Strasse Surname History

Ireland already had an established system of hereditary surnames when the Anglo- Normans arrived. Often the two traditions blended together quite well due to some of their basic similarities, but the incoming Anglo-Norman system brought in some forms that were uncommon amongst the Irish. One of these Anglo-Norman anomalies was the prevalence of local surnames, such as Strasse. Local names were taken from the names of a place or a geographical feature where the person lived, held land, or was born. Originally, the place names were prefixed by de, which means from in French. This type of prefix was eventually either made a part of the surname if the place name began with a vowel or it was eliminated entirely. The local surnames of these Anglo-Norman invaders referred to places in Normandy, or more typically England, but eventually for those Anglo- Normans that remained in Ireland, the nicknames referred to places or geographical features of the island; therefore they became true local names. The Strasse family appears to have originally lived in Tipperary, where their origin is rather recent in comparison to many other names.

Early Origins of the Strasse family

The surname Strasse was first found in Tipperary (Irish: Thiobraid Árann), established in the 13th century in South-central Ireland, in the province of Munster, where they held a family seat, and were descended from the O'Mearas or O'Maras of Toomevara in that county.

Early History of the Strasse family

This web page shows only a small excerpt of our Strasse research. Another 97 words (7 lines of text) covering the years 1640, 1798, and 1866 are included under the topic Early Strasse History in all our PDF Extended History products and printed products wherever possible.

Strasse Spelling Variations

Scribes and church officials generally spelled a name as it sounded; as a result a person's name could be spelt innumerable ways in his lifetime. Different spelling variations of the Anglo-Norman surname Strasse were found in the many archives researched. These included Strappe, Strasse, Strapp, Strass and others.

Early Notables of the Strasse family (pre 1700)

More information is included under the topic Early Strasse Notables in all our PDF Extended History products and printed products wherever possible.

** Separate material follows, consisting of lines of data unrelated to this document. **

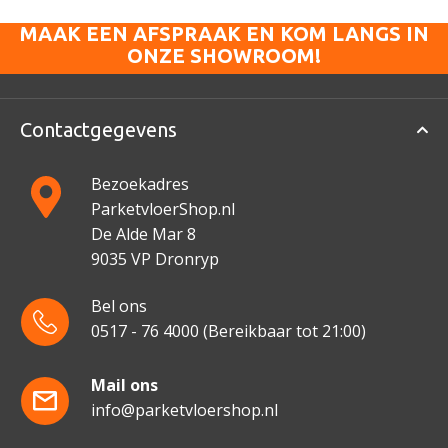
MAAK EEN AFSPRAAK EN KOM LANGS IN
ONZE SHOWROOM!
Contactgegevens
Bezoekadres
ParketvloerShop.nl
De Alde Mar 8
9035 VP Dronryp
Bel ons
0517 - 76 4000
(Bereikbaar tot 21:00)
Mail ons
info@parketvloershop.nl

Migration of the Strasse family

A great number of Irish families left their homeland in the late 18th and 19th centuries, migrating to such far away lands as Australia and North America. The early settlers left after much planning and deliberation. They were generally well off and but they desired a tract of land that they could farm solely for themselves. The great mass of immigrants to arrive on North American shores in the 1840s differed greatly from their predecessors because many of them were utterly destitute, selling all they had to gain a passage on a ship, or having their way paid by a philanthropic society. These Irish people were trying to escape the aftermath of the Great Potato Famine: poverty, starvation, disease, and, for many, ultimately death. Those that arrived on North American shores were not warmly welcomed by the established population, but they were vital to the rapid development of the industry, agriculture, and infrastructure of the infant nations of the United States and what would become Canada. Early passenger and immigration lists reveal many Irish settlers bearing the name Strasse: Nicolas Strass who settled in Philadelphia, Pennsylvania in 1732; In Newfoundland, Patrick Strappe settled in Harbour Grace in 1812; Kitty Strap was married in St. John's in 1837.